Denervation Timeline
EMG Changes After Nerve Injury
| Time After Injury | NCS Findings | EMG Findings |
|---|---|---|
| 0–7 days | Conduction block at lesion; distal responses still normal | Reduced recruitment only; NO fibrillations |
| 7–10 days | Distal CMAP/SNAP begin to drop (Wallerian degeneration) | Reduced recruitment; fibs starting in proximal muscles |
| 2–3 weeks | Low or absent distal responses | Fibs/PSWs prominent in proximal muscles; paraspinals ~10 days |
| 4–6 weeks | Low or absent distal responses | Fibs/PSWs reach distal muscles; maximal denervation findings |
| 3–6 months | May see nascent CMAPs returning | Nascent (reinnervation) MUPs: small, polyphasic, unstable; fibs persist |
| 6–12 months | CMAP improving | Large polyphasic MUPs (collateral sprouting); reduced recruitment; fibs decreasing |
| Years (chronic stable) | May normalize or remain low | Giant MUPs; reduced recruitment; NO fibs (stable reinnervation) |
Interpreting the Timeline
- Fibs WITHOUT large MUPs → acute/ongoing denervation
- Fibs WITH large MUPs → chronic process with ongoing denervation
- Large MUPs WITHOUT fibs → chronic, stable (old injury, fully reinnervated)
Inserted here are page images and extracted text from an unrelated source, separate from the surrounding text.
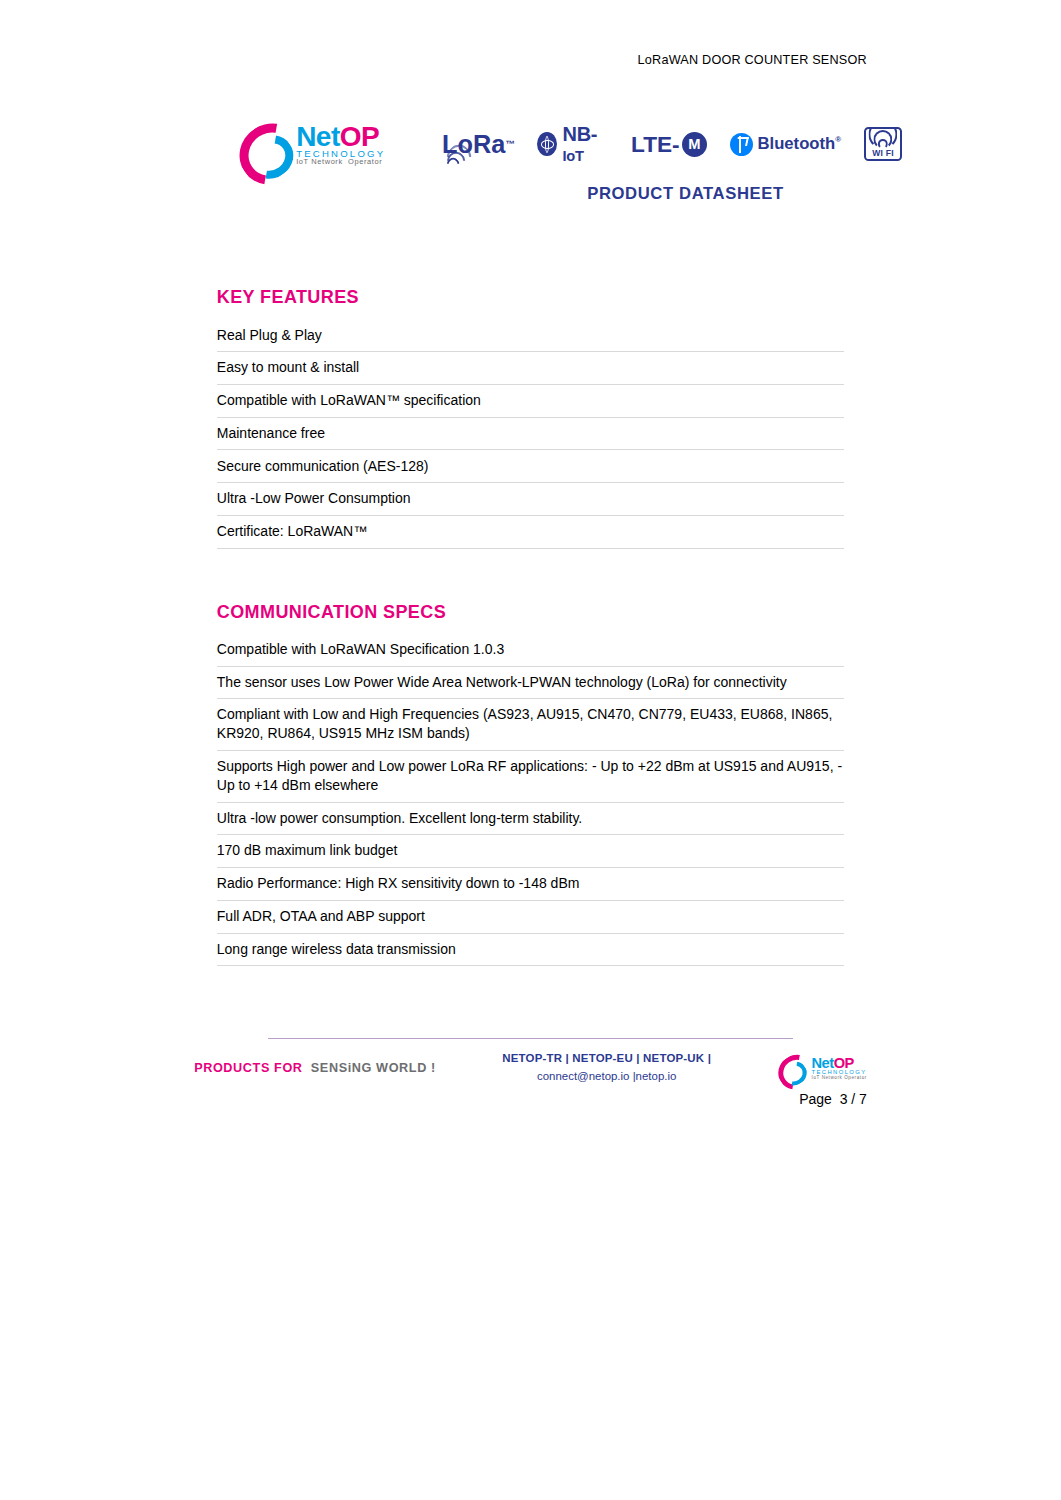LoRaWAN DOOR COUNTER SENSOR
Net OP
TECHNOLOGY
IoT Network Operator
LoRa™
NB-IoT
LTE-M
Bluetooth®
WI FI
PRODUCT DATASHEET
KEY FEATURES
Real Plug & Play
Easy to mount & install
Compatible with LoRaWAN™ specification
Maintenance free
Secure communication (AES-128)
Ultra -Low Power Consumption
Certificate: LoRaWAN™
COMMUNICATION SPECS
Compatible with LoRaWAN Specification 1.0.3
The sensor uses Low Power Wide Area Network-LPWAN technology (LoRa) for connectivity
Compliant with Low and High Frequencies (AS923, AU915, CN470, CN779, EU433, EU868, IN865, KR920, RU864, US915 MHz ISM bands)
Supports High power and Low power LoRa RF applications: - Up to +22 dBm at US915 and AU915, - Up to +14 dBm elsewhere
Ultra -low power consumption. Excellent long-term stability.
170 dB maximum link budget
Radio Performance: High RX sensitivity down to -148 dBm
Full ADR, OTAA and ABP support
Long range wireless data transmission
PRODUCTS FOR SENSiNG WORLD !
NETOP-TR | NETOP-EU | NETOP-UK |
connect@netop.io |netop.io
Net OP
TECHNOLOGY
IoT Network Operator
Page 3 / 7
- Fibs appear proximal to distal — paraspinals first (~10 days), proximal limb (2–3 weeks), distal limb (4–6 weeks)
EMG performed too early (<2–3 weeks) after nerve injury will miss fibrillations. The optimal timing for initial EMG is 3–4 weeks after injury. If fibrillations are present in the first week, suspect a pre-existing or chronic process rather than the acute injury.
Quick Reference
Summary — NCS/EMG at a Glance
| Question | Answer |
|---|---|
| Axonal vs demyelinating? | Axonal = low amplitude. Demyelinating = slow CV, prolonged DL, conduction block. |
| Preganglionic vs postganglionic? | Normal SNAP = preganglionic (radiculopathy). Abnormal SNAP = postganglionic. |
| Radiculopathy vs plexopathy? | Radiculopathy: normal SNAP + abnormal paraspinals. Plexopathy: abnormal SNAP + normal paraspinals. |
| Neuropathic vs myopathic MUPs? | Neuropathic: large, long, reduced recruitment. Myopathic: small, short, early recruitment. |
| MG vs LEMS on RNS? | MG: normal CMAP + decrement. LEMS: low CMAP + >100% increment. |
| When do fibs appear? | 2–3 weeks after injury (proximal muscles first). |
| Dive bomber sound? | Myotonic discharge (waxing/waning). |
| Myokymia on EMG? | Radiation plexopathy, GBS, MS. |
| Most sensitive test for MG? | Single-fiber EMG (SFEMG) — ~95–99% sensitivity. |
| Earliest finding in GBS? | Absent or prolonged F-waves. |
Spontaneous Activity Sound Guide
| Sound | Finding | Think Of |
|---|---|---|
| "Dive bomber" (waxing/waning) | Myotonic discharge | DM1/DM2, myotonia congenita |
| "Marching soldiers" (grouped bursts) | Myokymia | Radiation injury, GBS |
| "Ping" (high-frequency, decrementing) | Neuromyotonia | Isaacs syndrome |
| "Jackhammer" (abrupt start/stop, no wax/wane) | CRD | Chronic denervation/myopathy |
| "Rain on tin roof" | Fibrillations | Denervation, inflammatory myopathy |
| "Popcorn" (irregular) | Fasciculations | ALS, benign fasciculations |
IBM shows mixed myopathic AND neurogenic MUP features — this is unique among myopathies and a favorite board question. Long-duration polyphasic MUPs in a patient with finger flexor and quadriceps weakness should raise suspicion for IBM.
References
- Preston DC, Shapiro BE. Electromyography and Neuromuscular Disorders: Clinical-Electrophysiologic-Ultrasound Correlations. 4th ed. Elsevier; 2021.
- Dumitru D, Amato AA, Zwarts MJ. Electrodiagnostic Medicine. 2nd ed. Hanley & Belfus; 2002.
- American Association of Neuromuscular & Electrodiagnostic Medicine (AANEM). Practice guidelines for electrodiagnostic medicine.
- Katirji B. Electromyography in Clinical Practice. 3rd ed. Oxford University Press; 2018.
- Continuum (AAN). Neuromuscular and Electrodiagnostic Medicine review articles.